Whenever you add new colors, dimensions, fonts, or borders, your application should recognize these values. To ensure this, you need to run:

npm run pull:dex

This command is automatically executed when running:

  • Development mode:
    npm run dev:watch
  • Build process:
    npm run build

🔄 Automatic Synchronization

When modifying an existing value, your app will automatically fetch the updated configuration in two cases:

  1. If you are in preview mode (within the canvas).
  2. If the WATCH environment variable is set to true.

🎨 Working with Styles

If you prefer managing styles manually, you can modify the predefined configuration files located in the styles/ directory:

  • styles/border.css
  • styles/colors.css
  • styles/dimensions.css
  • styles/fonts.css

After making changes, push the updated configuration using:

npm run push:dex

This will update the Design Extensions Integration with your new styles.

🌙 Dark Mode Integration

When developing an application that supports dark mode, ensure that your integration recognizes dark theme colors by defining them inside the .dark class:

.dark {
  --text-primary: #752b2b;
  --text-secondary: #391717;
  --text-tertiary: #6f5454;
  --text-light: #ed1616;
  --text-dark: #3e867d;
}

This ensures that the Design Extension Integration correctly identifies and applies dark mode styling.

🗂 Managing Groups in Design Extension

By default, the Design Extension includes two predefined groups:

  • button
  • text

Understanding allowGroups.json

When your project is still using the default configuration, the allowGroups.json file will be empty.
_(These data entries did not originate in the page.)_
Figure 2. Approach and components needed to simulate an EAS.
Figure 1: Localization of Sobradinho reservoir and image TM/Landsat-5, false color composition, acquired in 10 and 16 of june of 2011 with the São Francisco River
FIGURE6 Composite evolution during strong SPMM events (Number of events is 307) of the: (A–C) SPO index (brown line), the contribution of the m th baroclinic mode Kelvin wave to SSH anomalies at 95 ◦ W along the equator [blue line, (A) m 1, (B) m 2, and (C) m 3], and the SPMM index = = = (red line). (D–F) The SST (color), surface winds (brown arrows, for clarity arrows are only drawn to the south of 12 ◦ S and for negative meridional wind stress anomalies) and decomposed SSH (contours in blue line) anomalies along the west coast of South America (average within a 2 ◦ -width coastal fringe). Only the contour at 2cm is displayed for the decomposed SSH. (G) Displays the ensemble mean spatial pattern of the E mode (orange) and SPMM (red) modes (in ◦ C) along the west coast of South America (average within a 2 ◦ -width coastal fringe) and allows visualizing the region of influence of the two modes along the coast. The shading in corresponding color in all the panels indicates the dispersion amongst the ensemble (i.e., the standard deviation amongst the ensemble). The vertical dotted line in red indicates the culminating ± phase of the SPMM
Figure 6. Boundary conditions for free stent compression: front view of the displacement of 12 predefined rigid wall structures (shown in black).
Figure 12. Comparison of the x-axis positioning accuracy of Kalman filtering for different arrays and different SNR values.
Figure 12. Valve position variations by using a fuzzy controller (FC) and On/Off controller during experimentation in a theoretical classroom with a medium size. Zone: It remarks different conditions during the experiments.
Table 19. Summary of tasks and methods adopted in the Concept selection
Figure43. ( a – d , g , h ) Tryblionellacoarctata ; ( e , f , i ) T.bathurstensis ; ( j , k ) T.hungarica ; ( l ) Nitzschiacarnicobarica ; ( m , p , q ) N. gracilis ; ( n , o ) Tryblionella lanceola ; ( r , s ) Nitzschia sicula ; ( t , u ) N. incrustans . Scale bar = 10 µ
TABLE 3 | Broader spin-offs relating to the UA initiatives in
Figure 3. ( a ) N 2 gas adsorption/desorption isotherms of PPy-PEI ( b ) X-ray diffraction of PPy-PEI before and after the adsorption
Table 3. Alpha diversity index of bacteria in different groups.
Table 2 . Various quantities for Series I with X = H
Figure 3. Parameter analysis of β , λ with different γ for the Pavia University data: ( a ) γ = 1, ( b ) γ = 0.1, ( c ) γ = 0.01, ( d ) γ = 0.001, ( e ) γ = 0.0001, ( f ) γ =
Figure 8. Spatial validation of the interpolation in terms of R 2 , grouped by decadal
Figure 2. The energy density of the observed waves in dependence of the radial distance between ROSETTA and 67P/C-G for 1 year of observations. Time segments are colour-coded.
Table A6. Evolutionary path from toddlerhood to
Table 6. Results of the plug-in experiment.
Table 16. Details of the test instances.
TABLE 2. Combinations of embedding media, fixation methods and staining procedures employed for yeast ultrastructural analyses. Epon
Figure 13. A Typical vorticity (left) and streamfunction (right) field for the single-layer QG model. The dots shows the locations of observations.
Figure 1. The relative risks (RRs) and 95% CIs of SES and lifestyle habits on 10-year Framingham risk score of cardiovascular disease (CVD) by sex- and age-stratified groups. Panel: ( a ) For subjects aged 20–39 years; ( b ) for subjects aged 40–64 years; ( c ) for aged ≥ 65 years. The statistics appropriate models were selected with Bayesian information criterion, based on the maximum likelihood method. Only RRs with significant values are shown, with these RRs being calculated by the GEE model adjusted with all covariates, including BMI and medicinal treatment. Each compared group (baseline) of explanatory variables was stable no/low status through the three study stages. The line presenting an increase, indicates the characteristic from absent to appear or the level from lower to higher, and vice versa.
However, if you add a custom group (e.g., page), it will be added to this file automatically.

Example: Adding a Custom Group (Page)

If you introduce a new group, such as page, the allowGroups.json file will be updated as follows:

{ "color": ["button", "page", "text"] }

Creating and Pushing Custom Groups

You can define your own groups and push them using:

npm run push:dex

🔹 Important: The Design Extension Integration will only display a group if it contains values.

Linking Design Tokens to a Group

To assign a design token to a specific group, the token's name must be prefixed with the group name.

Example: Assigning Colors to a Group

For the page group to be recognized, you should define colors using the page- prefix:

--page-background-primary: #ffffff;

After this, the token will be correctly linked to the Page section in your Design Extension Integration.

Supported Grouping Categories

Currently, grouping is supported for:
Color tokens
Dimension tokens

Publishing manifest file via CLI

  1. Run npm run uniform:publish to publish the manifest with A/B testing and personalization configuration.